El traductor detuvo su discurso. Hernando ya no pugnaba por librarse de su mano y Castillo le permitió pensar. ¿Qué pretendían aquellos dos renegados? ¡Todos colaboraban con los cristianos! Sus padres fueron quienes entregaron Granada a los Reyes Católicos y no les dolían prendas por reconocer que ellos mismos estuvieron en el bando cristiano en la guerra de las Alpujarras. Eran nobles, eruditos, médicos o poetas entregados a la evangelización, igual que don Pedro de Granada. ¡Castillo trabajaba para la Inquisición! ¿Y si aquella invitación no era más que un ardid para desenmascararle?
—Finalmente no los compré. —La repentina afirmación del traductor puso en guardia a Hernando—. Estaban escritos en papel basto y actual e interlineados en aljamiado, como si…
—¿Por qué me contáis todo eso? —le interrumpió Hernando.
—¿Qué es lo que le contáis a mi invitado?
Hernando se volvió y se encontró cara a cara con don Pedro de Granada.
—Le estábamos hablando acerca del trabajo de Alonso en la biblioteca del rey —explicó Luna—, y de que conocíamos a don Julián, el bibliotecario de la catedral de Córdoba.

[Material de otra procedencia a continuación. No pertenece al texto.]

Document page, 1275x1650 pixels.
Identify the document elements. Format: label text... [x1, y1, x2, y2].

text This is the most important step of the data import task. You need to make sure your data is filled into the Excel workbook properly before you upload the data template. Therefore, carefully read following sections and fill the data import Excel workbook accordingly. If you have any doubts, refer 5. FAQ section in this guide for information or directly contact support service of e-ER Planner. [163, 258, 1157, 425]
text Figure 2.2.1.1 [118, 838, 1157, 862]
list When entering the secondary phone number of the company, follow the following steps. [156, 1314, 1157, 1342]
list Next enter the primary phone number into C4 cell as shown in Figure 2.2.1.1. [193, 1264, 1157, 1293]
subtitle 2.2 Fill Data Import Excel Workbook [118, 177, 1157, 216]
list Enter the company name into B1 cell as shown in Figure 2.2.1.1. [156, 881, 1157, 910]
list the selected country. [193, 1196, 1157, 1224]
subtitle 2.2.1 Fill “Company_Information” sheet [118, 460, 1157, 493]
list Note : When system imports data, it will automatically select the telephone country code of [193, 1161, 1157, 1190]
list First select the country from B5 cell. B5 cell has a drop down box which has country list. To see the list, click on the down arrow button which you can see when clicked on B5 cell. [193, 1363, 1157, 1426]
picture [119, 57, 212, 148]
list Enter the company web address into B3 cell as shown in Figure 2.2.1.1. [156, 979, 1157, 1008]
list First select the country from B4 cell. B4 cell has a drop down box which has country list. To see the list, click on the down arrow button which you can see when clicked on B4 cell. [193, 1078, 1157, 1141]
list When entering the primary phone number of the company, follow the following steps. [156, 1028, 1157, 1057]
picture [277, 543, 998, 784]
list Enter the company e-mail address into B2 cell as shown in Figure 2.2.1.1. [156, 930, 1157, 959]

—Buen hombre —afirmó el noble—. Una persona volcada en la defensa de la religión…
El señor de Campotéjar dejó flotar en el aire sus últimas palabras. Hernando sintió sobre sí la atención de los tres. ¿Qué quería decir? Don Julián, el bibliotecario, era un musulmán escondido bajo los hábitos de un sacerdote.
—Sí —mintió—. Era un buen cristiano.
Don Pedro, Luna y Castillo intercambiaron miradas. El noble asintió con la cabeza a Castillo, como si le autorizase. El traductor comprobó que nadie podía escucharles antes de hablar.
—Don Julián me contó que erais vos quien copiaba los ejemplares del Corán —le espetó entonces con seriedad—, para distribuirlos por Córdoba…
—Yo no… —empezó a negar Hernando.
—Me contó también —añadió, al tiempo que aumentaba la presión sobre su antebrazo— que gozabais de la confianza del consejo de ancianos junto a Karim, Jalil y… ¿cómo se llamaba? Sí: Hamid, el alfaquí de Juviles.
Hernando se encontraba rodeado por los tres hombres, sin saber qué hacer, qué decir o adónde mirar.
—Hamid —terció entonces don Pedro— era descendiente de la dinastía nazarí. Teníamos cierto parentesco. Su familia eligió otro camino: el destierro a las Alpujarras junto a Boabdil, pero tampoco quisieron huir a Berbería cuando el Rey Chico lo hizo.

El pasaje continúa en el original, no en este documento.